Your assignment:
If a line in the records below contains the word "githubhandle", copy it out.

Data section:
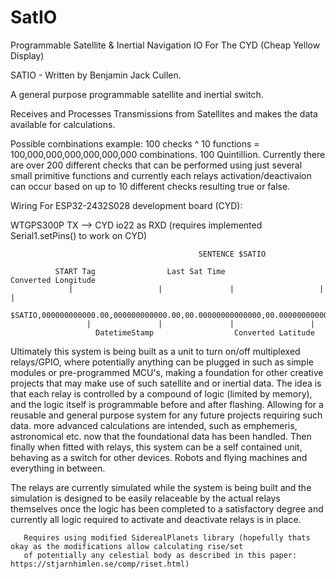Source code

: # SatIO
Programmable Satellite &amp; Inertial Navigation IO For The CYD (Cheap Yellow Display)


SATIO - Written by Benjamin Jack Cullen.

A general purpose programmable satellite and inertial switch. 

Receives and Processes Transmissions from Satellites and makes the data available for calculations.

Possible combinations example: 100 checks ^ 10 functions = 100,000,000,000,000,000,000 combinations.
100 Quintillion.
Currently there are over 200 different checks that can be performed using just several small primitive
functions and currently each relays activation/deactivaion can occur based on up to 10 different checks
resulting true or false. 


Wiring For ESP32-2432S028 development board (CYD):

WTGPS300P TX --> CYD io22 as RXD (requires implemented Serial1.setPins() to work on CYD)
  
                                              SENTENCE $SATIO
                                                                            
              START Tag                Last Sat Time                    Converted Longitude        
                 |                   |               |                   |               |                  
              $SATIO,000000000000.00,000000000000.00,00.00000000000000,00.00000000000000,*Z
                     |               |               |                 |                              
                       DatetimeStamp                  Converted Latitude                                 
  
  
Ultimately this system is being built as a unit to turn on/off multiplexed relays/GPIO,
where potentially anything can be plugged in such as simple modules or pre-programmed MCU's, 
making a foundation for other creative projects that may make use of such satellite and or inertial data.
The idea is that each relay is controlled by a compound of logic (limited by memory), and the logic itself
is programmable before and after flashing. Allowing for a reusable and general purpose system for any future
projects requiring such data. more advanced calculations are intended, such as emphemeris, astronomical etc. now
that the foundational data has been handled. Then finally when fitted with relays, this system can be a self
contained unit, behaving as a switch for other devices. Robots and flying machines and everything in between.


The relays are currently simulated while the system is being built and the simulation is designed to be easily
relaceable by the actual relays themselves once the logic has been completed to a satisfactory degree and currently
all logic required to activate and deactivate relays is in place.
  
       Requires using modified SiderealPlanets library (hopefully thats okay as the modifications allow calculating rise/set
       of potentially any celestial body as described in this paper: https://stjarnhimlen.se/comp/riset.html)
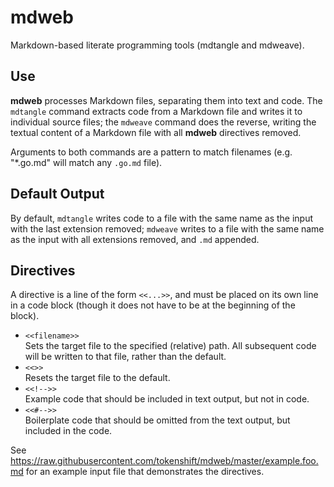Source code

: # mdweb

Markdown-based literate programming tools (mdtangle and mdweave).

## Use

**mdweb** processes Markdown files, separating them into text and code. The
`mdtangle` command extracts code from a Markdown file and writes it to
individual source files; the `mdweave` command does the reverse, writing the
textual content of a Markdown file with all **mdweb** directives removed.

Arguments to both commands are a pattern to match filenames (e.g. "*.go.md"
will match any `.go.md` file).

## Default Output

By default, `mdtangle` writes code to a file with the same name as the input
with the last extension removed; `mdweave` writes to a file with the same name
as the input with all extensions removed, and `.md` appended.

## Directives

A directive is a line of the form `<<...>>`, and must be placed on its own line
in a code block (though it does not have to be at the beginning of the block).

* `<<filename>>`  
  Sets the target file to the specified (relative) path. All subsequent code
  will be written to that file, rather than the default.
* `<<>>`  
  Resets the target file to the default.
* `<<!-->>`  
  Example code that should be included in text output, but not in code.
* `<<#-->>`  
  Boilerplate code that should be omitted from the text output, but included in
  the code.

See https://raw.githubusercontent.com/tokenshift/mdweb/master/example.foo.md
for an example input file that demonstrates the directives.
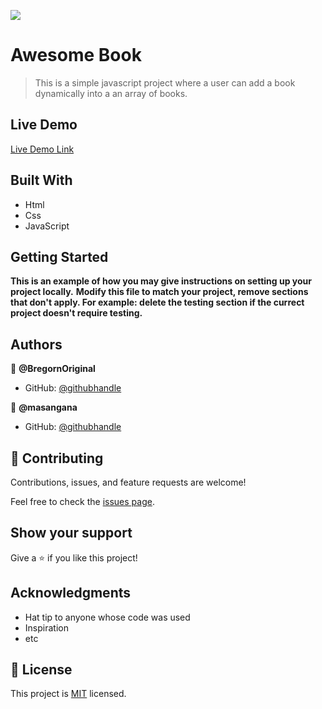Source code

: ![](https://img.shields.io/badge/Microverse-blueviolet)

# Awesome Book

> This is a simple javascript project where a user can add a book dynamically into a an array of books.

## Live Demo

[Live Demo Link](https://masangana.github.io/awesome-book/)

## Built With

- Html
- Css
- JavaScript

## Getting Started

**This is an example of how you may give instructions on setting up your project locally.**
**Modify this file to match your project, remove sections that don't apply. For example: delete the testing section if the currect project doesn't require testing.**


## Authors

👤 **@BregornOriginal**

- GitHub: [@githubhandle](https://github.com/@BregornOriginal)

👤 **@masangana**

- GitHub: [@githubhandle](https://github.com/@masangana)

## 🤝 Contributing

Contributions, issues, and feature requests are welcome!

Feel free to check the [issues page](../../issues/).

## Show your support

Give a ⭐️ if you like this project!

## Acknowledgments

- Hat tip to anyone whose code was used
- Inspiration
- etc

## 📝 License

This project is [MIT](./MIT.md) licensed.
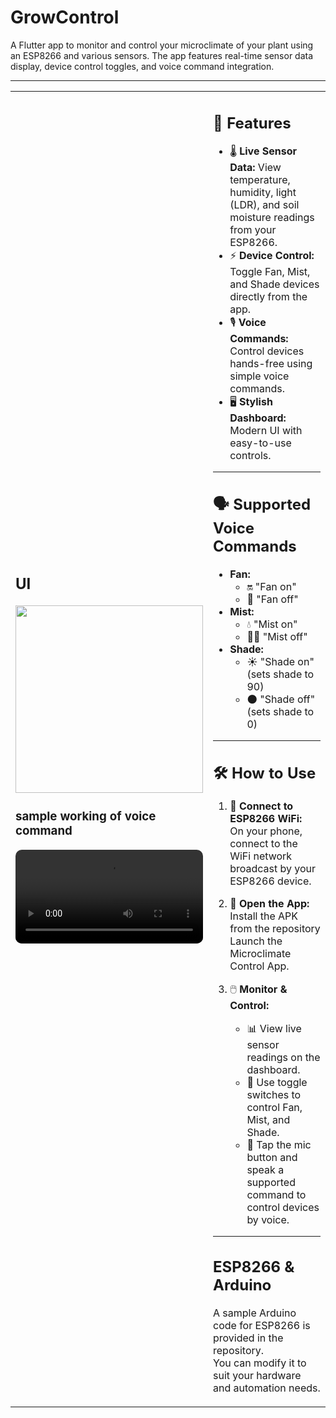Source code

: # GrowControl

A Flutter app to monitor and control your microclimate of your plant using an ESP8266 and various sensors. The app features real-time sensor data display, device control toggles, and voice command integration.

---
<table>
  <tr>
    <td width="50%"><h2>UI</h2>
      <img src="https://github.com/user-attachments/assets/18db1d86-7385-4c44-a028-10dc0f7b1e11" style="width:300px;"></img>
      <h3>sample working of voice command</h3>
      <video src="https://github.com/user-attachments/assets/841cd7f4-3225-443f-ae03-778913ae1954" controls width="100%" style="border-radius: 10px;"></video>
    </td>
    <td width="50%" valign="top">
      
## 🌟 Features

- 🌡️ **Live Sensor Data:** View temperature, humidity, light (LDR), and soil moisture readings from your ESP8266.  
- ⚡ **Device Control:** Toggle Fan, Mist, and Shade devices directly from the app.  
- 🎙️ **Voice Commands:** Control devices hands-free using simple voice commands.  
- 🖥️ **Stylish Dashboard:** Modern UI with easy-to-use controls.  

---

## 🗣️ Supported Voice Commands

- **Fan:**  
  - 🔛 "Fan on"  
  - 🔴 "Fan off"  
- **Mist:**  
  - 💧 "Mist on"  
  - 🚫💧 "Mist off"  
- **Shade:**  
  - ☀️ "Shade on" (sets shade to 90)  
  - 🌑 "Shade off" (sets shade to 0)  

---

## 🛠️ How to Use

1. 📶 **Connect to ESP8266 WiFi:**  
   On your phone, connect to the WiFi network broadcast by your ESP8266 device.  

2. 📲 **Open the App:**  
   Install the APK from the repository  
   Launch the Microclimate Control App.  

3. 🖱️ **Monitor & Control:**  
   - 📊 View live sensor readings on the dashboard.  
   - 🔘 Use toggle switches to control Fan, Mist, and Shade.  
   - 🎤 Tap the mic button and speak a supported command to control devices by voice.  


---

## ESP8266 & Arduino

A sample Arduino code for ESP8266 is provided in the repository.  
You can modify it to suit your hardware and automation needs.

</td>
</tr>
</table>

Response to this task:
- GitHub: [@githubhandle](https://github.com/@BregornOriginal)
- GitHub: [@githubhandle](https://github.com/@masangana)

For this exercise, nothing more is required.